We took our time walking back to the house, being as careful with that little blue bird as a couple of kids possibly could. The steps to the front porch creaked slightly as we padded up them, wiping our shoes on the welcome mat before crossing the threshold into the warmth of the farmhouse that had been in my family for five generations.
“Papa!” Johnny called out.
“In here!” Papa answered from the living room. My father was a big man, at least it felt like that when I was younger. He was stern but loving at the same time. He commanded a respect from us that I had only ever faltered in once. It had only taken half a beating for me to never “forget” to feed the goats again. We found him reclined in an armchair, nose buried in a book.
“We found a bird,” I said, trying unsuccessfully to mask my excitement and gesturing to the creature swaddled in my brother’s arms.
“It’s hurt,” Johnny said. “Can you help him?” My father looked down at the bird, pulling down his reading glasses to see it better. He bit his lip slightly.
“Ah,” he said. “That’s too bad. Can you take him outside for me? That’s where little birds are most comfortable… outside. We’ll see what we can do for him.”
“Yes sir,” Johnny nodded eagerly. We scurried outside with that bird, back down the porch steps and waited in the front yard for Papa. He came around the side of the house, shovel in hand.
“Lay him on the ground now, Johnny,” he said.
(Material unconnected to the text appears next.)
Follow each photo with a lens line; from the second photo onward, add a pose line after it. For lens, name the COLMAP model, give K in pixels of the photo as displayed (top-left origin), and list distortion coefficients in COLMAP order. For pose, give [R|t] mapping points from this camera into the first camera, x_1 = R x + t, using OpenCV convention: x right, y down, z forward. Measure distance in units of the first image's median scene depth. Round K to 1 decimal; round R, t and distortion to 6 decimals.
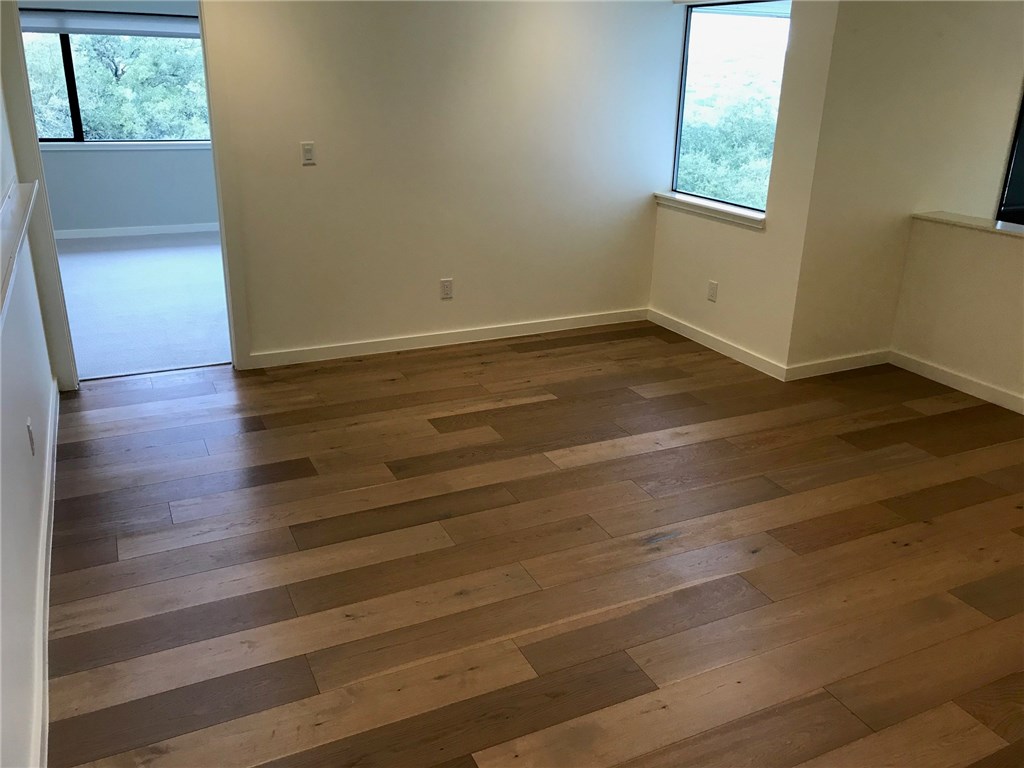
lens RADIAL K [[841.3, 0, 509.8], [0, 841.3, 381.0], [0, 0, 1]] dist [0.045139, -0.025533]
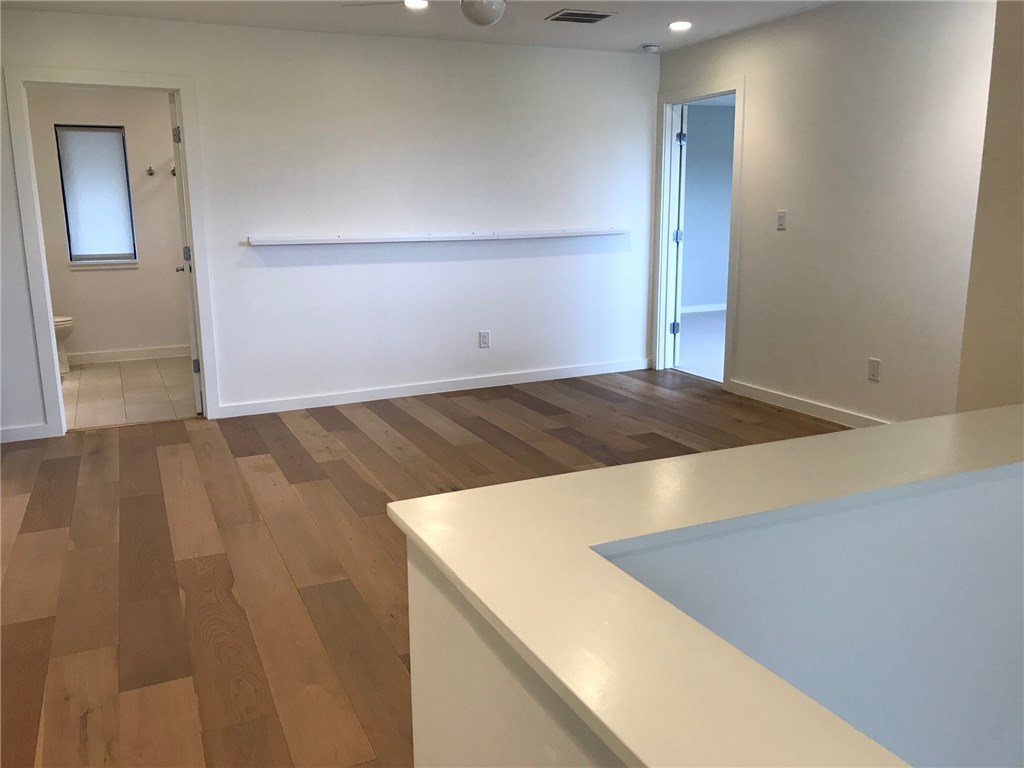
lens RADIAL K [[841.3, 0, 509.4], [0, 841.3, 384.2], [0, 0, 1]] dist [0.045139, -0.025533]
pose [[-0.024670, 0.184396, -0.982542, 1.031622], [-0.340041, 0.922690, 0.181701, -0.158042], [0.940087, 0.338587, 0.039940, 0.740054]]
Johnny did as he was told and gently placed the bird down, being careful to find an extra soft patch of grass for his new little friend.
“What are you…” Johnny began to say as my father raised that shovel up in the air and brought it down on the bird’s neck. Its head popped off and blood flowed from the stump of flesh. Johnny screamed and crumpled to the ground, gathering the bird up and holding it once again to his chest, bloodying his shirt. I had only ever heard him make a sound like that wail once before, a year ago when he fell out of that big old oak tree and bit clean through his lip. Momma had to rush him forty-five minutes down the road to the hospital. Even then he had come back smiling and laughing and showing off his brand-new stitches.
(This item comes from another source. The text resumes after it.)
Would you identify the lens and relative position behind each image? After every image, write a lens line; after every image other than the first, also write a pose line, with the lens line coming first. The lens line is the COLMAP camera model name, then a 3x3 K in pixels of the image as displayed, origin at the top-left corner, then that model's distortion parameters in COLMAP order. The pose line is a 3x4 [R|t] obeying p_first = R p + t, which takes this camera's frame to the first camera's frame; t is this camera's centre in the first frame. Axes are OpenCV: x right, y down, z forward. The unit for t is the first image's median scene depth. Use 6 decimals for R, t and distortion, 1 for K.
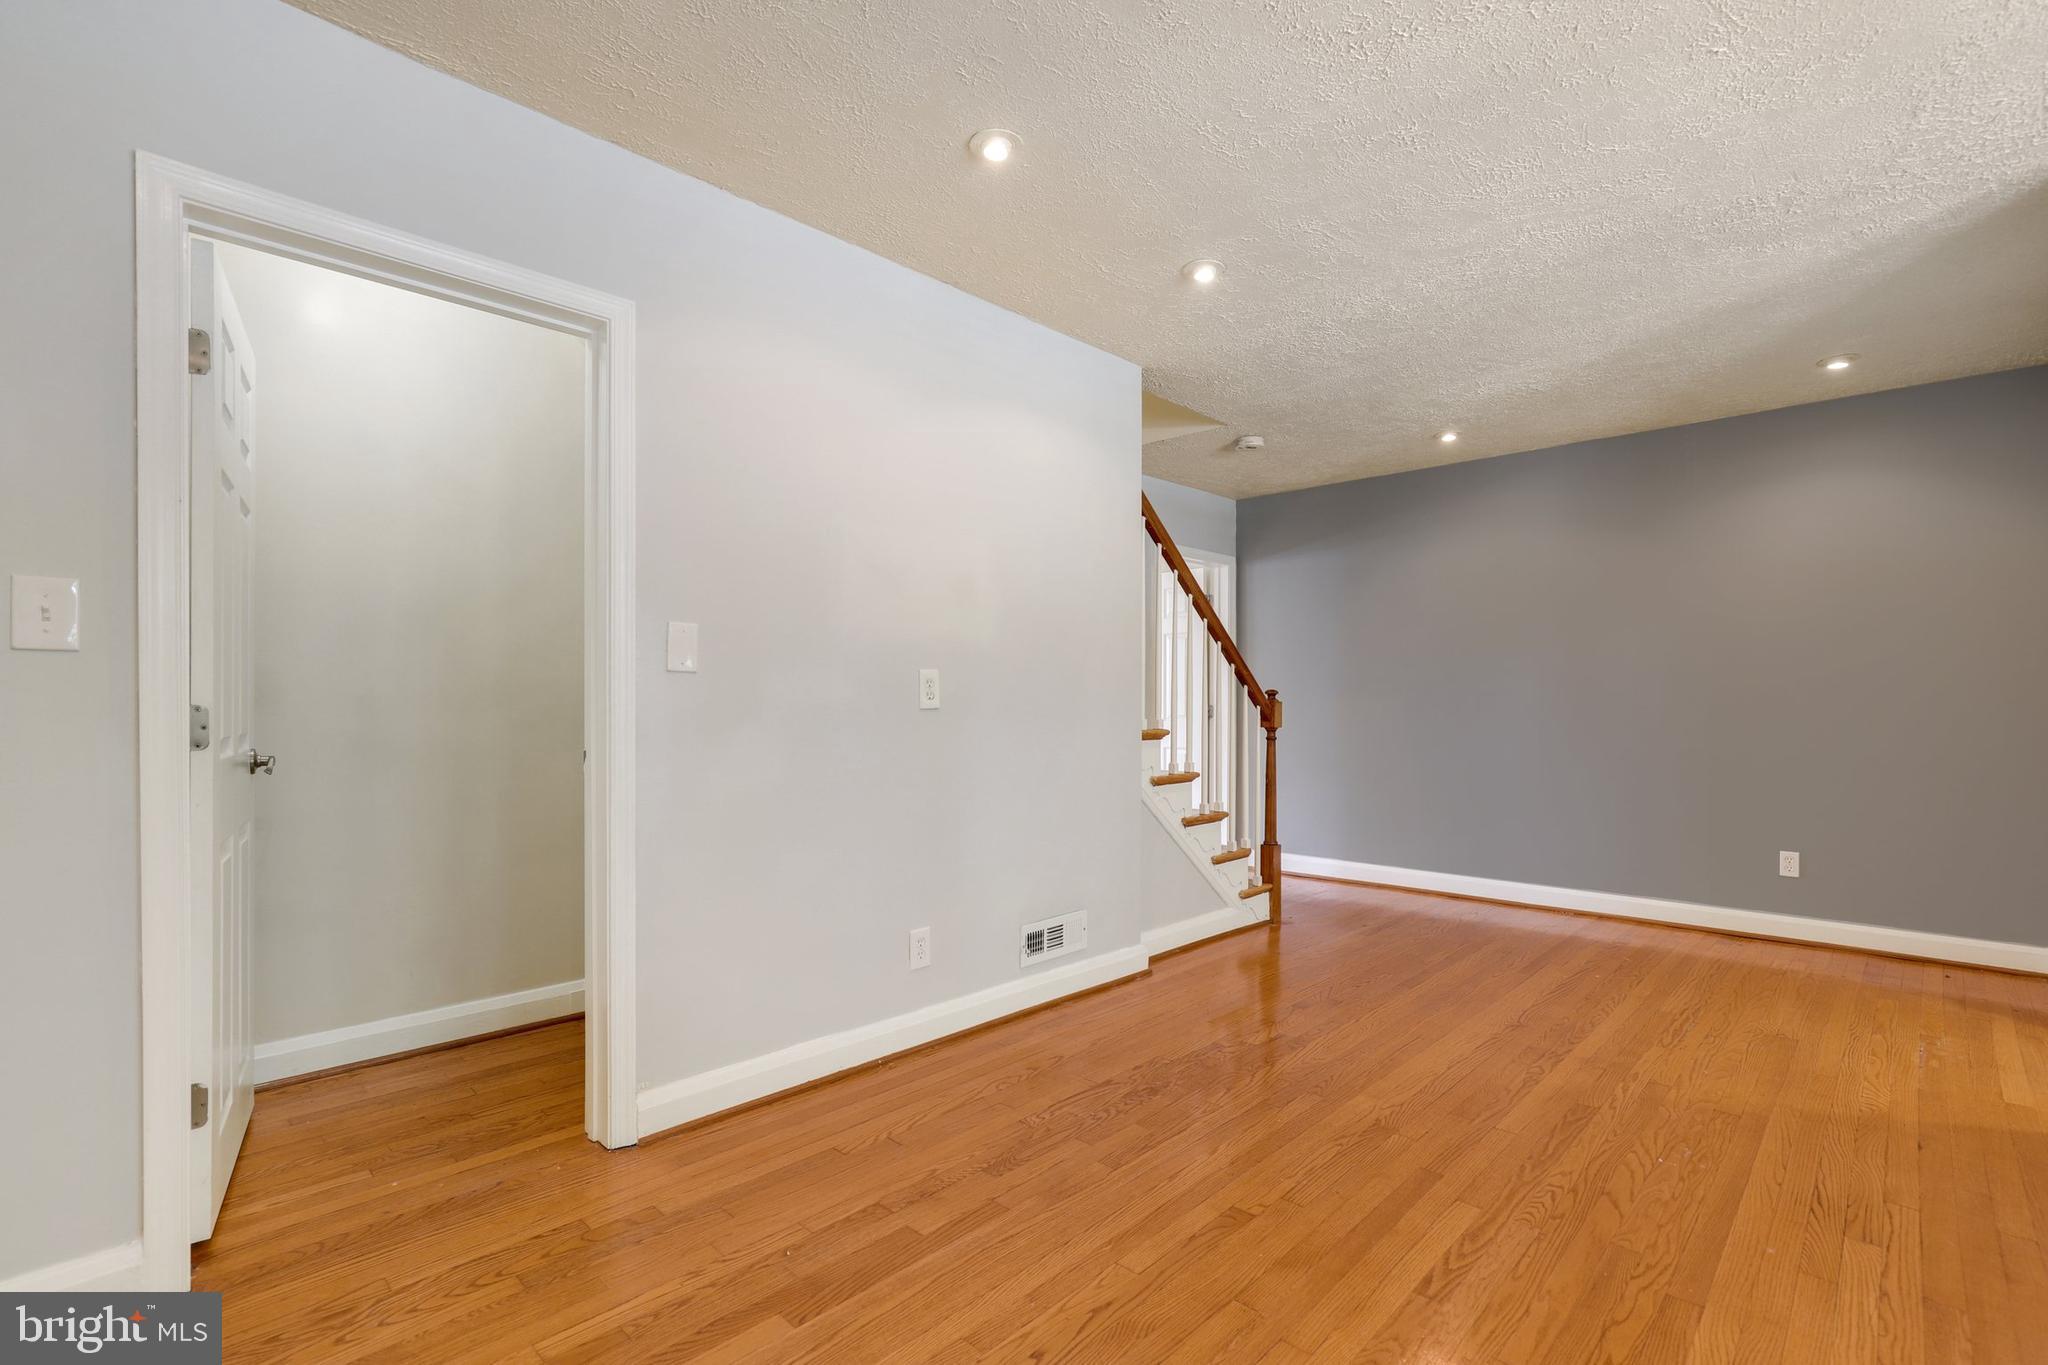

“Why?” he sobbed. For a moment I was convinced he was going to throw up.
“Because, Johnny,” my father knelt and placed a hand on my brother’s shoulder. “Birds were made to fly. There’s no use for a broken bird that can’t do what it was made for.”
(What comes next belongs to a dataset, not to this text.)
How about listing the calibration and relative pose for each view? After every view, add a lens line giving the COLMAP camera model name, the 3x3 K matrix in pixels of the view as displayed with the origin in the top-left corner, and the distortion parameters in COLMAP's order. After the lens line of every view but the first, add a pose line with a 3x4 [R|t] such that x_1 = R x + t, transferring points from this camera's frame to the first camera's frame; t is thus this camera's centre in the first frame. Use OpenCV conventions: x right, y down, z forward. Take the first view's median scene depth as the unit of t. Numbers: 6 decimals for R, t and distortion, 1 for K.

I thought about all those times Johnny came barreling through the kitchen in his favorite pair of socks. They had turtles on them, and a hole from wear so his pinky toe on his left foot would peek out. He’d slide across the room like the floor was made of ice, and more then once he’d wiped out in a glorious display of clumsy limbs. One time he had ripped his knee open pretty badly, and I watched him try desperately to hold back tears at the sight of the blood as he cried out for our mother.
“It’s okay,” she’d say as she scooped him up in her arms. “A little blood never hurt anyone.” And then she’d wiggle her fingers under his arms, and he’d cackle and ask for a Mickey Mouse band aid.
A little blood never hurt, unless it wasn’t yours.
“How could you hurt it?” he said quieter now, voice hushed as if the air had been stolen from his lungs. Johnny’s body shook, and he wheezed.
“Oh Johnny… There will be more birds, blue ones even,” Papa said and patted his head.
“But I loved this one,” Johnny said, eyes wide and staring at the monster with the shovel.
That was it. I didn’t see him smile for two weeks, but even still I grew accustomed to watching that scar on his lip stretch into a smile only once in a blue moon. Momma managed to get the blood out of his shirt, but he didn’t wear it after that. We never talked about the blue bird, but he didn’t overthrow the baseball anymore, and his shoulders were steadier when he lifted me up onto them. Although, I suppose he still looks at our mother as if she was made of granite, and never took a liking for green foods.